══ Dataset extract ══
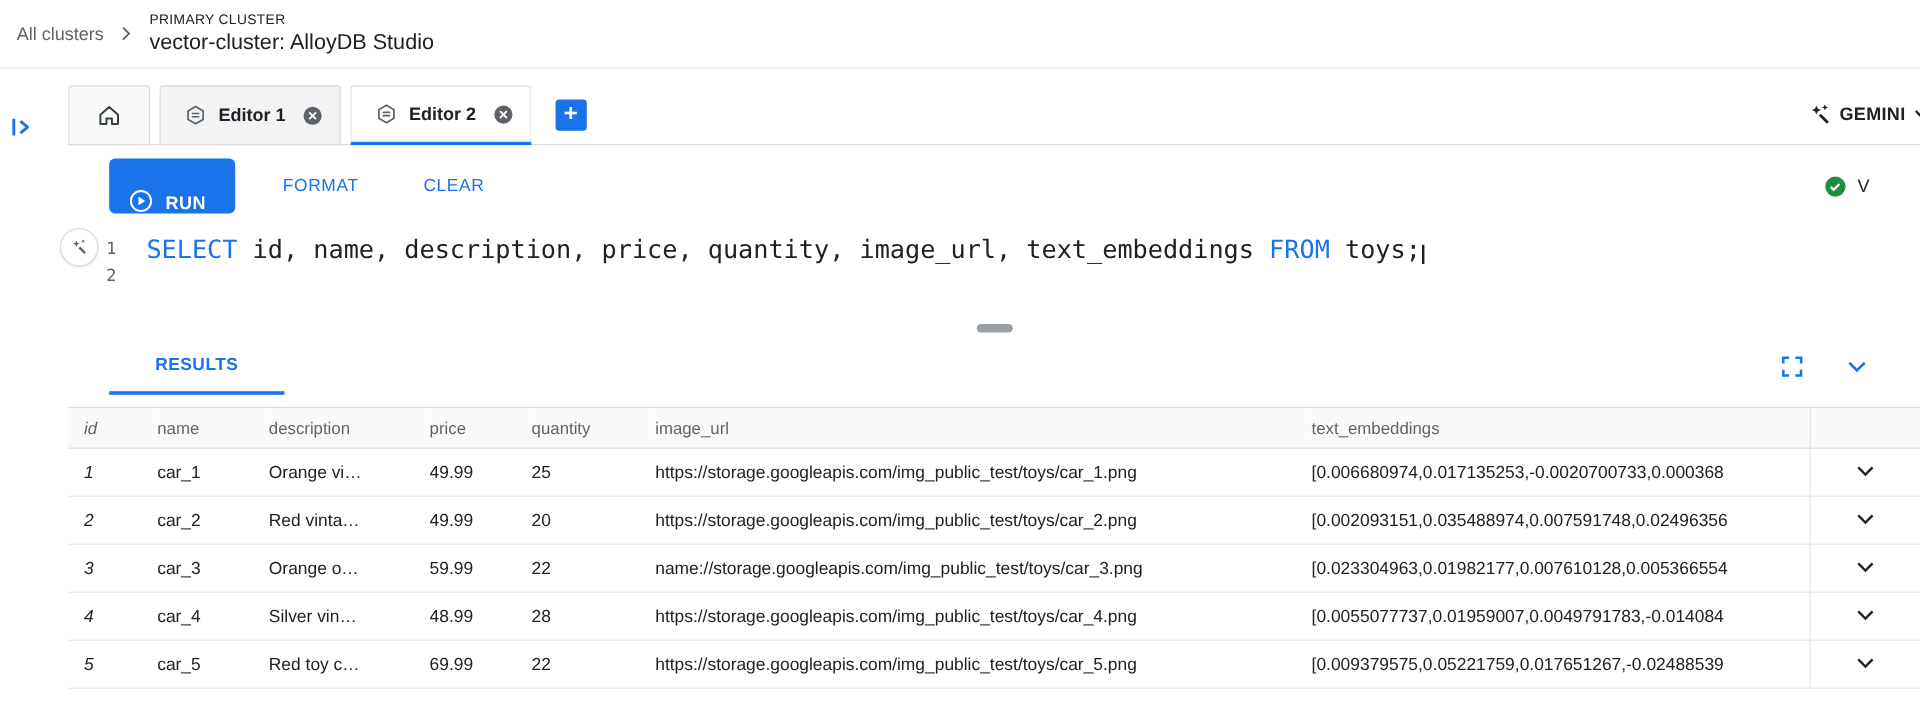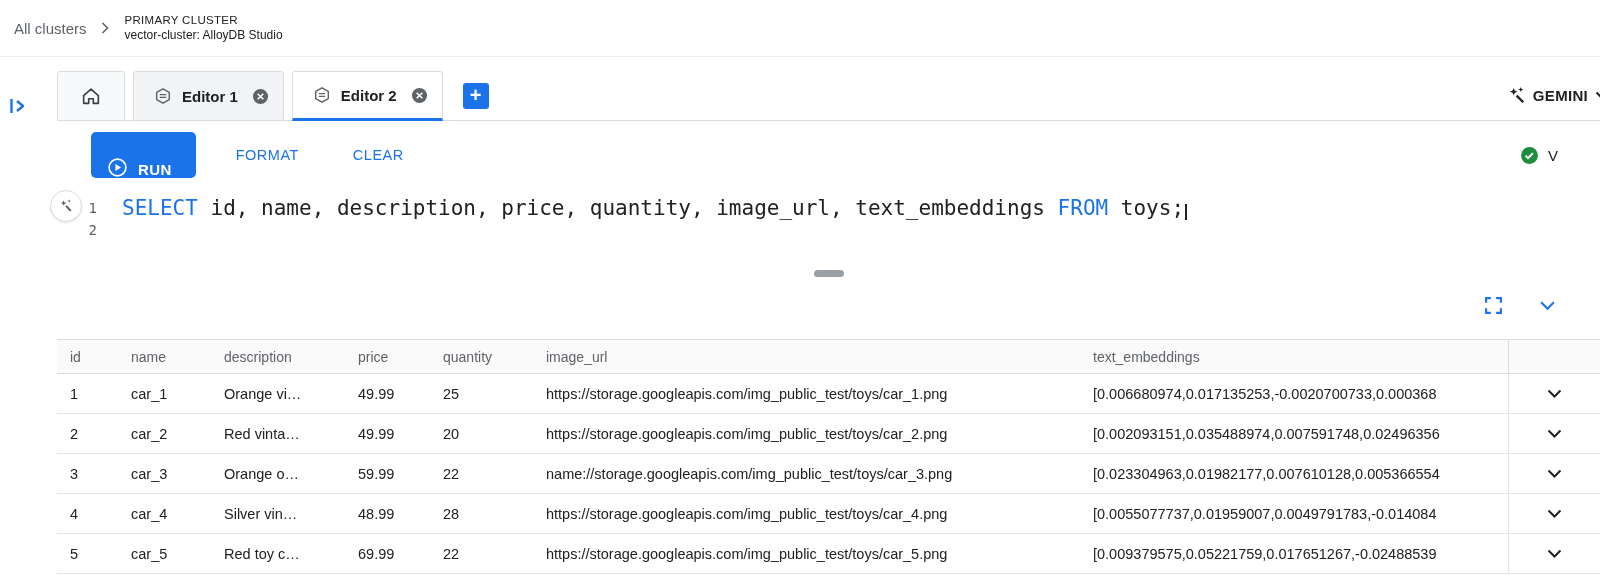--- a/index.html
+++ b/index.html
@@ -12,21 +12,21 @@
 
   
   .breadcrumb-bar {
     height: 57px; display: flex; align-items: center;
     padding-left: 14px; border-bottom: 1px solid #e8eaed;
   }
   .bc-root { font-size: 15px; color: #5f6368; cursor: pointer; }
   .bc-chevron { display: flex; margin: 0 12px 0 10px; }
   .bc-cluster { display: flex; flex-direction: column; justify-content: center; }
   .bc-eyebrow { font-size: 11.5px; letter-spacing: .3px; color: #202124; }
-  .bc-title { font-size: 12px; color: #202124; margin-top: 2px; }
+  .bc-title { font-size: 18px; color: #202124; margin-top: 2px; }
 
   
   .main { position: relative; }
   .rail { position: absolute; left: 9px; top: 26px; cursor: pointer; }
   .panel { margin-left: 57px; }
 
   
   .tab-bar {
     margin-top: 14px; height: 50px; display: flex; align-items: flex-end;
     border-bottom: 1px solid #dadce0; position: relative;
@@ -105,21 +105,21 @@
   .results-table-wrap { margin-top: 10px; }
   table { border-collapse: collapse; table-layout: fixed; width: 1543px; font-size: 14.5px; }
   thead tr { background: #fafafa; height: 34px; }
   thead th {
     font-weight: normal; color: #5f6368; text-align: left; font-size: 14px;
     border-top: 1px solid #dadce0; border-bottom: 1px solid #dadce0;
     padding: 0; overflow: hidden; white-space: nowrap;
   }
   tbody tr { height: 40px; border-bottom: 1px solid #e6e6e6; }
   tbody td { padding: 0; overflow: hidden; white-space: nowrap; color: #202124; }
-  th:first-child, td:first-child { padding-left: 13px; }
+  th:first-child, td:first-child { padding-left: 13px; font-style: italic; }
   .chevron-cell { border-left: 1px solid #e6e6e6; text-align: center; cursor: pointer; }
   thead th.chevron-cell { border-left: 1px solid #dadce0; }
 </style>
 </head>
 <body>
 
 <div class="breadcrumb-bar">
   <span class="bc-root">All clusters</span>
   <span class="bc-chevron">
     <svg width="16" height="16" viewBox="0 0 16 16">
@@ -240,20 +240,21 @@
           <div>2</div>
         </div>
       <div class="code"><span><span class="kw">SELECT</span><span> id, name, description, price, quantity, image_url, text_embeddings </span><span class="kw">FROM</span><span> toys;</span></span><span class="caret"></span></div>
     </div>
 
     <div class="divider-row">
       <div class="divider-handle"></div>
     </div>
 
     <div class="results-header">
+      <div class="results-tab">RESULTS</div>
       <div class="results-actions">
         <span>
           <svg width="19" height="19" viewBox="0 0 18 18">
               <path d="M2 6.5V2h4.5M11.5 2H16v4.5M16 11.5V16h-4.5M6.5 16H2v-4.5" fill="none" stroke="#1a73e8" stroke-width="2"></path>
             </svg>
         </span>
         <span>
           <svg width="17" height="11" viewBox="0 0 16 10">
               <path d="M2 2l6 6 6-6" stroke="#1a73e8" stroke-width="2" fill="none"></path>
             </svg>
═══
▶ [Action item]:
Reproduce verbatim the opening line of the material and every line after it, up to and including the line with "collapse; table-layout: fixed;", but no pictures.

▶ [Result of this exercise]:
--- a/index.html
+++ b/index.html
@@ -12,21 +12,21 @@
 
   
   .breadcrumb-bar {
     height: 57px; display: flex; align-items: center;
     padding-left: 14px; border-bottom: 1px solid #e8eaed;
   }
   .bc-root { font-size: 15px; color: #5f6368; cursor: pointer; }
   .bc-chevron { display: flex; margin: 0 12px 0 10px; }
   .bc-cluster { display: flex; flex-direction: column; justify-content: center; }
   .bc-eyebrow { font-size: 11.5px; letter-spacing: .3px; color: #202124; }
-  .bc-title { font-size: 12px; color: #202124; margin-top: 2px; }
+  .bc-title { font-size: 18px; color: #202124; margin-top: 2px; }
 
   
   .main { position: relative; }
   .rail { position: absolute; left: 9px; top: 26px; cursor: pointer; }
   .panel { margin-left: 57px; }
 
   
   .tab-bar {
     margin-top: 14px; height: 50px; display: flex; align-items: flex-end;
     border-bottom: 1px solid #dadce0; position: relative;
@@ -105,21 +105,21 @@
   .results-table-wrap { margin-top: 10px; }
   table { border-collapse: collapse; table-layout: fixed; width: 1543px; font-size: 14.5px; }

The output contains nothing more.